Javascript Memoization

May 16, 2018

When working on any sizable project, you’ll inevitably run into a situation where you need to improve the performance of the application. Often times, you’ll notice multiple redundant calls being made to a database or external API that is loading down the external resource and causing unnecessary delays. One way to solve this problem is through caching.

There are varying degrees and strategies for caching. Because I come from the Ruby on Rails world, I think of the lightest form and first defense against redundant expensive operations as memoization. If you’re familiar with any Rails projects you’ll recognize the following memoize pattern:

def whatever
  @whatever ||= do_some_expensive_operation
end

The first call to the whatever method sets the whatever instance variable and returns it. Subsequent calls will recall the set variable rather than recalculate it. Performance is saved and the world rejoices. Another important note here is that the memoized variable resets with each request. That means you don’t usually have to invalidate the “cached” values yourself. (Sometimes you do want to invalidate memoized data this way. You can read more about that here if you like.)

### Input data
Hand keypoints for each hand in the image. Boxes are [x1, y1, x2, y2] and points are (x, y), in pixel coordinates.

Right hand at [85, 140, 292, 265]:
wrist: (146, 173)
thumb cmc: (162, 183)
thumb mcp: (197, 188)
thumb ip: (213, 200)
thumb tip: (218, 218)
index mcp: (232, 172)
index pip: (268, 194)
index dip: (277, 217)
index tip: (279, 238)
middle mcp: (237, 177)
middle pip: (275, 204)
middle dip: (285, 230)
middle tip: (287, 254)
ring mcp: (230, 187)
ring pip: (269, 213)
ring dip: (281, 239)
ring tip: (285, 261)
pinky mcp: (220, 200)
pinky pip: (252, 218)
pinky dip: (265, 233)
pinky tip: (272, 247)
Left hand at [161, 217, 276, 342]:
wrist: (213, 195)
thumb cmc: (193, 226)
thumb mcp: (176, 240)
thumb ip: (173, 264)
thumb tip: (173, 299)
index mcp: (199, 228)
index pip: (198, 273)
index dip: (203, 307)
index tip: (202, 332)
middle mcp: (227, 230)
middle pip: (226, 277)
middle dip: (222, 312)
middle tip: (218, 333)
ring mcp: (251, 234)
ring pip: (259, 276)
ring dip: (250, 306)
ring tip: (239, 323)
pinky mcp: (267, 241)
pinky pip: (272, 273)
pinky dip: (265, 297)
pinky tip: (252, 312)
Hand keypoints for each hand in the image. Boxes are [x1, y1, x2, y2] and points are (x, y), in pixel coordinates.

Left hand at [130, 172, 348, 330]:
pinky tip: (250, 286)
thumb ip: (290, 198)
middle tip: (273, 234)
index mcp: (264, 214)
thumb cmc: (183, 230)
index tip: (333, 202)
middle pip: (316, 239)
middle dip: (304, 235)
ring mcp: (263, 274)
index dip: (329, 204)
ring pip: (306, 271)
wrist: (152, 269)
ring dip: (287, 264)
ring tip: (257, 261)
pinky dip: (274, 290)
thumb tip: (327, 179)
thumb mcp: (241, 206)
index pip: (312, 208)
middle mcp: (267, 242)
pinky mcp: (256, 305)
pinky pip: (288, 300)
--
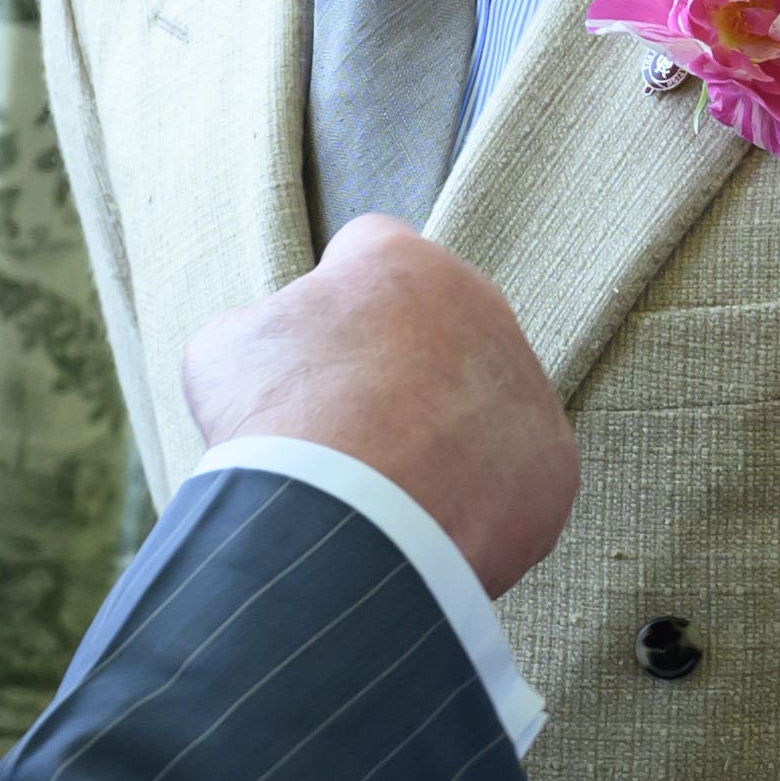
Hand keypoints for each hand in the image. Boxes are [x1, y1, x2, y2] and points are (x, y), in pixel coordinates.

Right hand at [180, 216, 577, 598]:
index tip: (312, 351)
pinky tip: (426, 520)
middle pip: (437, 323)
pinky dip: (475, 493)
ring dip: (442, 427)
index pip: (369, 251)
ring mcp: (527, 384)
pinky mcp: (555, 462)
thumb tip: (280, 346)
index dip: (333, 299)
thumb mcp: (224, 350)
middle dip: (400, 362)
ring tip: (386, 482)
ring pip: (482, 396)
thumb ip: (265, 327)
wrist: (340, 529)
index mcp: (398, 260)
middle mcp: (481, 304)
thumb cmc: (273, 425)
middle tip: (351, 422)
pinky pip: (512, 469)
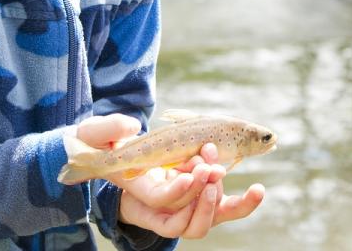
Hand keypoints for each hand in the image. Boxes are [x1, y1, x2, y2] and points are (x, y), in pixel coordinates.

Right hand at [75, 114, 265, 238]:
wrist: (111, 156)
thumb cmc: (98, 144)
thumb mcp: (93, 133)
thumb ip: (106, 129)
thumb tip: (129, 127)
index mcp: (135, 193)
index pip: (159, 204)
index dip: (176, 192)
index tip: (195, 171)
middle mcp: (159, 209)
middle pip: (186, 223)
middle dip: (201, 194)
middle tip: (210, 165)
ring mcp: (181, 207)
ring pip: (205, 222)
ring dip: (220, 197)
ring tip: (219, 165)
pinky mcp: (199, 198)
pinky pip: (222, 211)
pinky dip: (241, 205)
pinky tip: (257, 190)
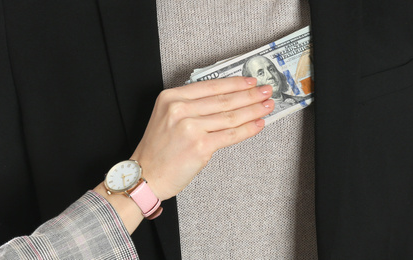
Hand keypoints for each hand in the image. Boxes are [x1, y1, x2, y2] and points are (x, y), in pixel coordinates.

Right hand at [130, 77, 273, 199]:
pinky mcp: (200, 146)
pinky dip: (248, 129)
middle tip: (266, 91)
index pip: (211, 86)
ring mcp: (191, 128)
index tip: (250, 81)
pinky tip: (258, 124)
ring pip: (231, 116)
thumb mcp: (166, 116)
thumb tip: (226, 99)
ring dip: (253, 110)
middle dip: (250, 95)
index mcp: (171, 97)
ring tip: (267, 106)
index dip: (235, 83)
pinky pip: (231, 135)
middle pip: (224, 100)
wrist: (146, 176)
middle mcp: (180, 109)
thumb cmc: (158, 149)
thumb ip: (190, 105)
...
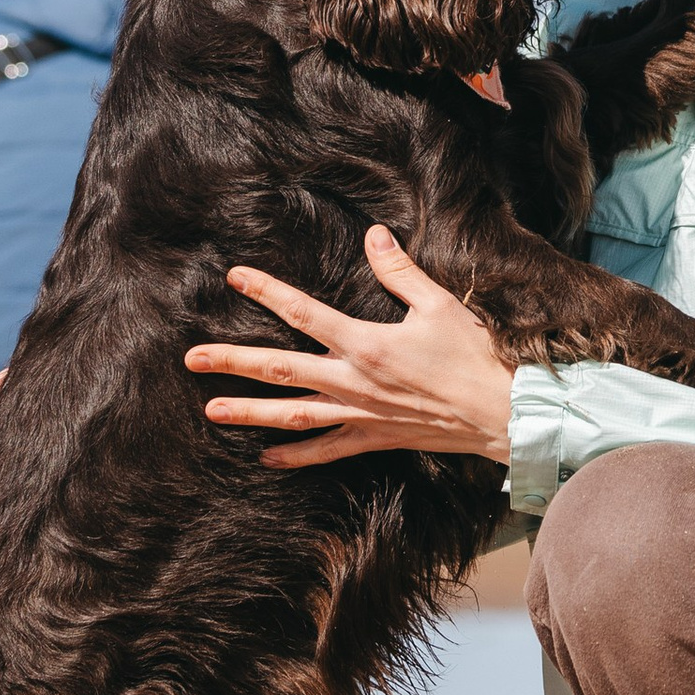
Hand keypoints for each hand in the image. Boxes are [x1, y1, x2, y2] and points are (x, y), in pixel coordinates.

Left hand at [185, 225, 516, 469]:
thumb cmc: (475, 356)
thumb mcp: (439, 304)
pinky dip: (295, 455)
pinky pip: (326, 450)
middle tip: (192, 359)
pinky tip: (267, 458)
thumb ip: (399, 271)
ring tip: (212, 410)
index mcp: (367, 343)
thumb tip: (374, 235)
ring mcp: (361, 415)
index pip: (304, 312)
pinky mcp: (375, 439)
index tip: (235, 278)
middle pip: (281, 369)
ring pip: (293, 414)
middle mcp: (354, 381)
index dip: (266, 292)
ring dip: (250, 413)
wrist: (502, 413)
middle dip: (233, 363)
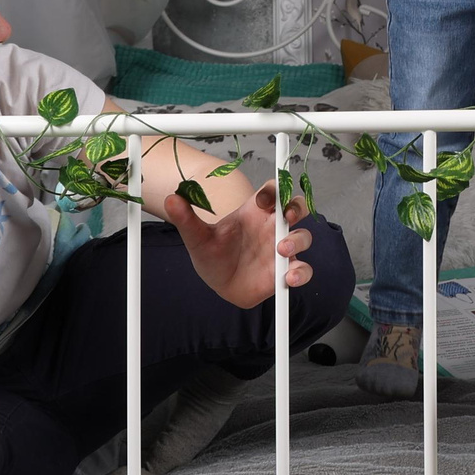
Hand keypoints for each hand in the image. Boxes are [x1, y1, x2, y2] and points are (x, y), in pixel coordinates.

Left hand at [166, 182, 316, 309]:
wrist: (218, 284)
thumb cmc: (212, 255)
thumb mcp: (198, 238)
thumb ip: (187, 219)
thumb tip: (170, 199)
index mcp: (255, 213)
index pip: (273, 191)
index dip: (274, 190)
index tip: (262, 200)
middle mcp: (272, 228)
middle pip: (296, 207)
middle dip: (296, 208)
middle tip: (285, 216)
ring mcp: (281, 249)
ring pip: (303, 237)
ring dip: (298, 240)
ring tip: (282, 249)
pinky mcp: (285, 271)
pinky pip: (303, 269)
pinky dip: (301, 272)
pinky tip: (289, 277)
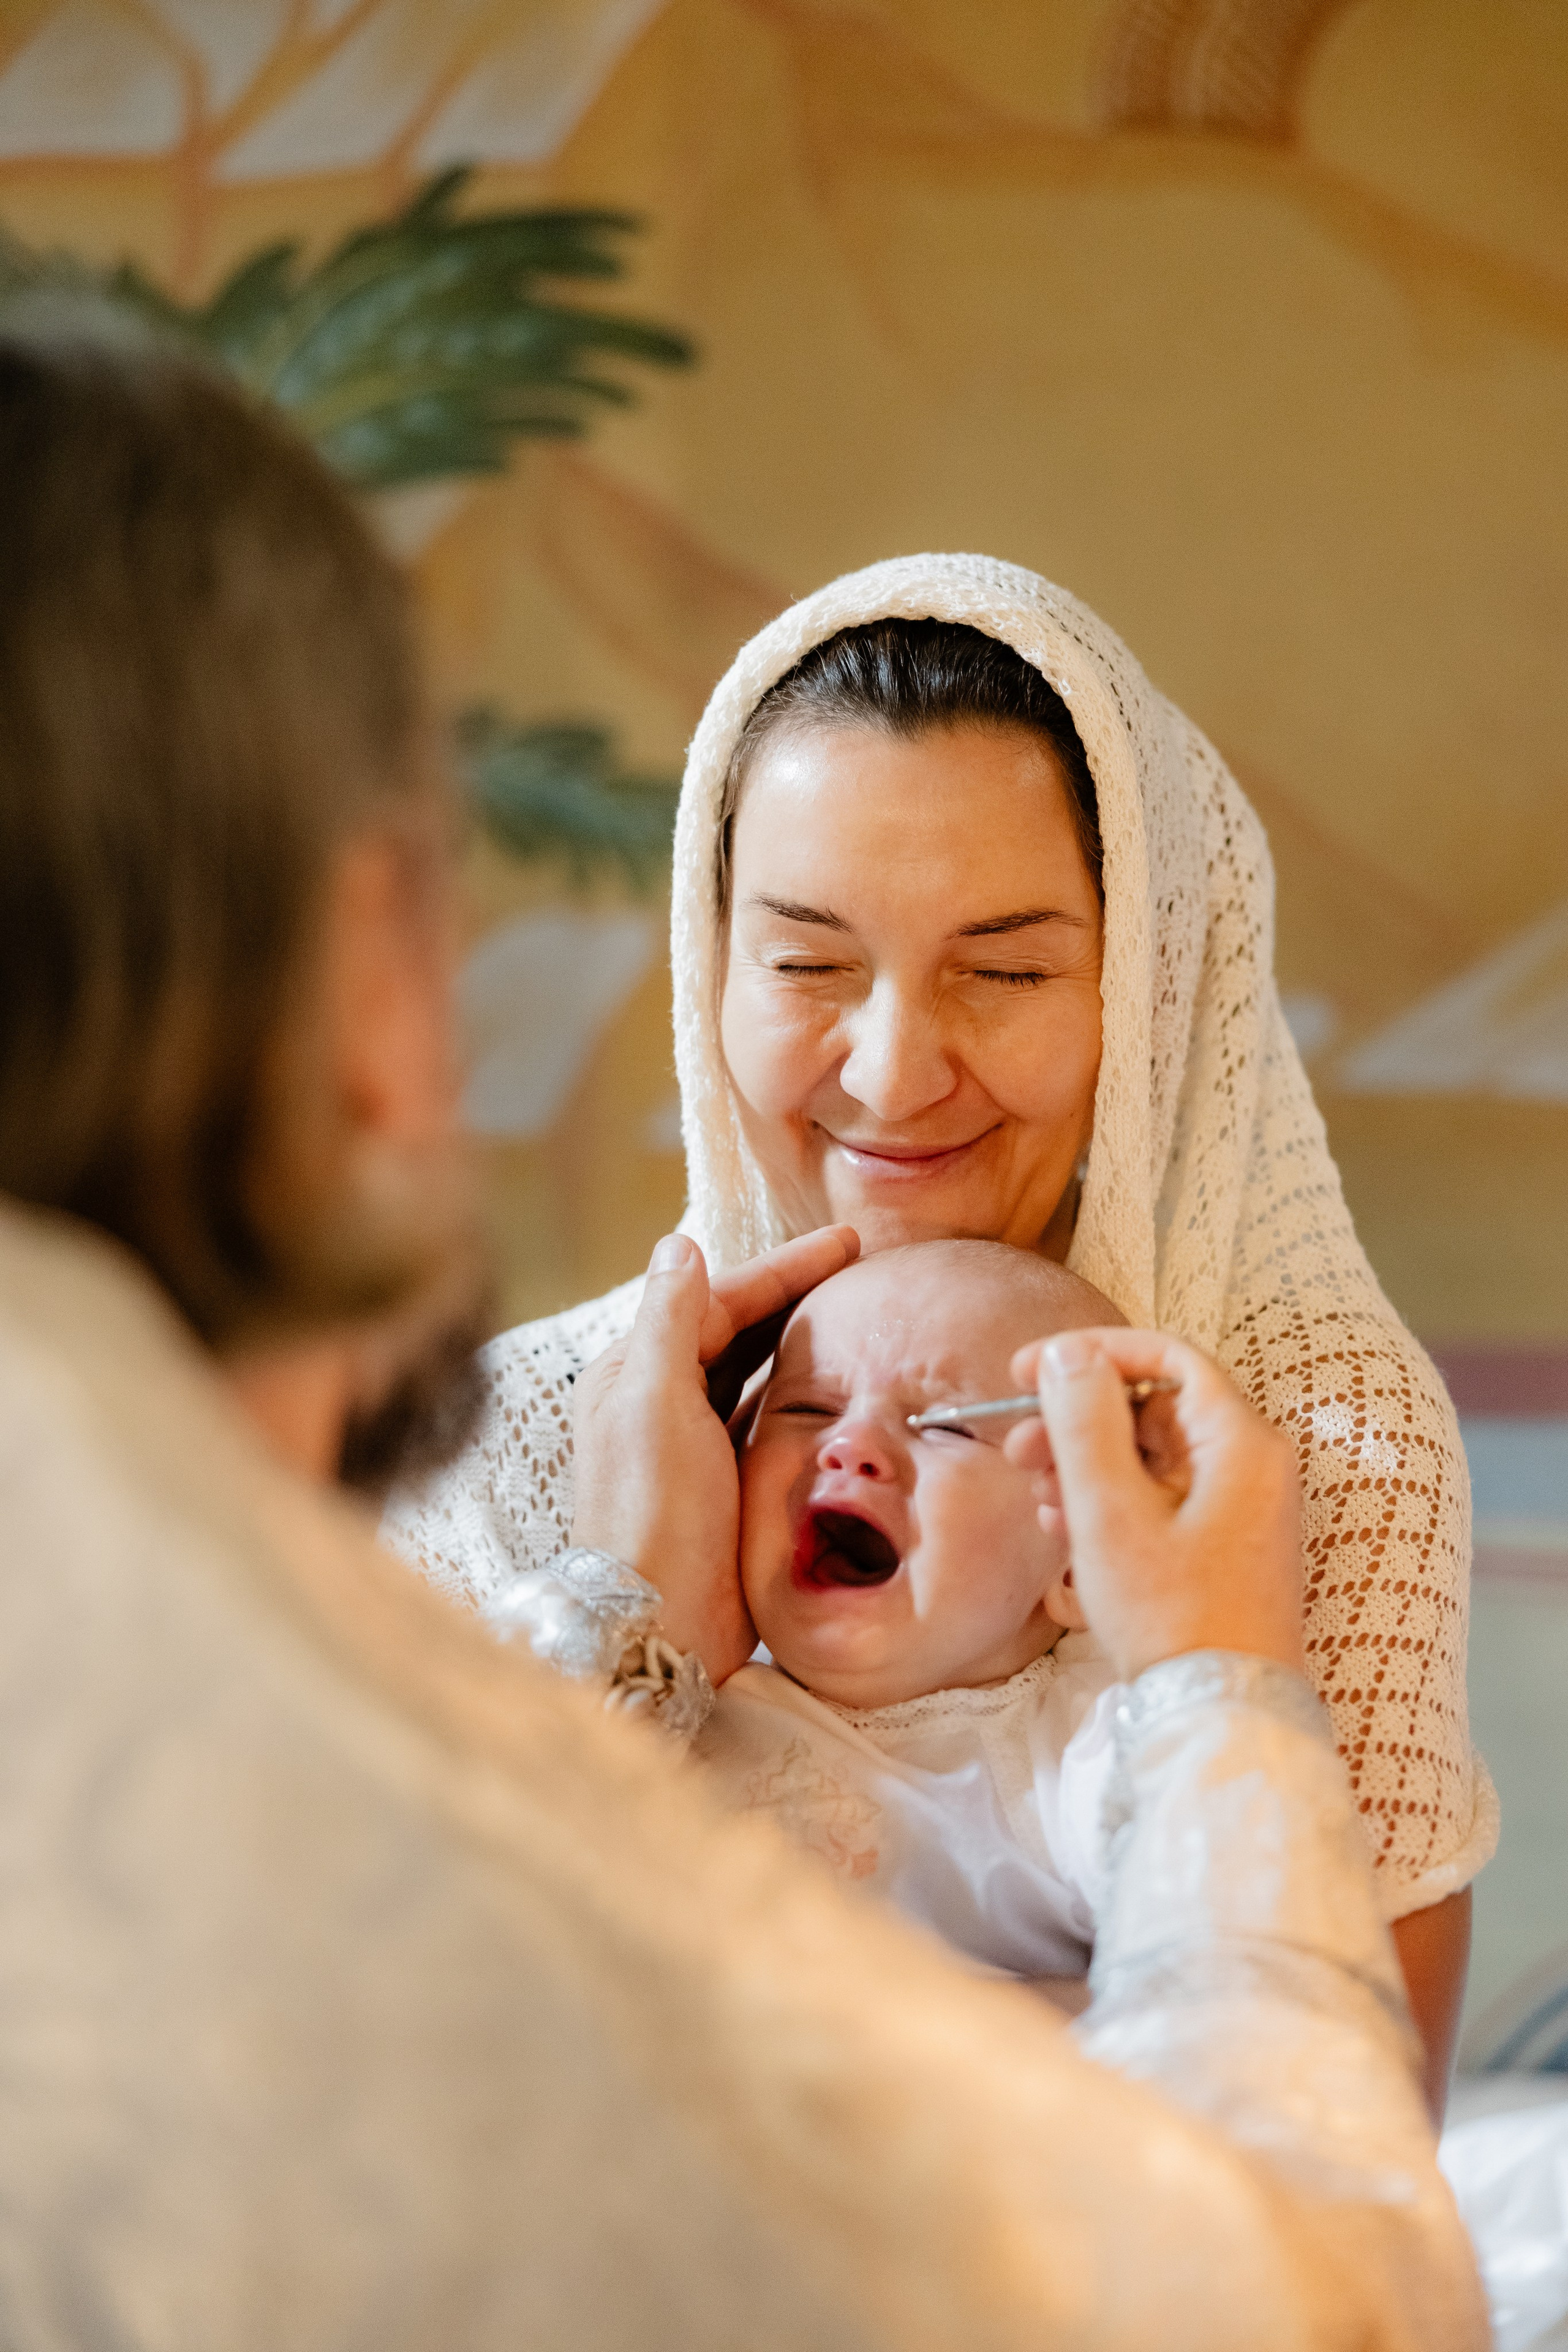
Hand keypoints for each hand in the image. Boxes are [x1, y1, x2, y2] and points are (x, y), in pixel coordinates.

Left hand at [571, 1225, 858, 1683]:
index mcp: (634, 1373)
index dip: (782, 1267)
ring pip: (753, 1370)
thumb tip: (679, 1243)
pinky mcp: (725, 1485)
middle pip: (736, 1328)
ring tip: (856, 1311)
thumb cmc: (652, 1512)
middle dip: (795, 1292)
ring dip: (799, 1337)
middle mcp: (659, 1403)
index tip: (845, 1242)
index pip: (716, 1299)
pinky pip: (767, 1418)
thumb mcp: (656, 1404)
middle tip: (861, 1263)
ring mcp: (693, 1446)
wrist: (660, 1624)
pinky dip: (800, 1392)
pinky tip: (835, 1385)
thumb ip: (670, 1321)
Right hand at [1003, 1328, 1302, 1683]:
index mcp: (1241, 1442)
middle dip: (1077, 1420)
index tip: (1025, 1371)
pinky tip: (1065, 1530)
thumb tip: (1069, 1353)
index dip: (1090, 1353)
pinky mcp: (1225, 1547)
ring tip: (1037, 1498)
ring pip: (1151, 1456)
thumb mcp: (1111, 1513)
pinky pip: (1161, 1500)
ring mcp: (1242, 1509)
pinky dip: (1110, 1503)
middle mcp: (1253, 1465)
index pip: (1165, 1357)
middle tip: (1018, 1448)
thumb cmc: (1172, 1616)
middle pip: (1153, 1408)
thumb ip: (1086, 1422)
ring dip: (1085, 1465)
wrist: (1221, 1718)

### What the task asks
Quote the memoization article above word for word, from "May 16, 2018" up to and including "is through caching.".

### Exercise response
May 16, 2018

When working on any sizable project, you’ll inevitably run into a situation where you need to improve the performance of the application. Often times, you’ll notice multiple redundant calls being made to a database or external API that is loading down the external resource and causing unnecessary delays. One way to solve this problem is through caching.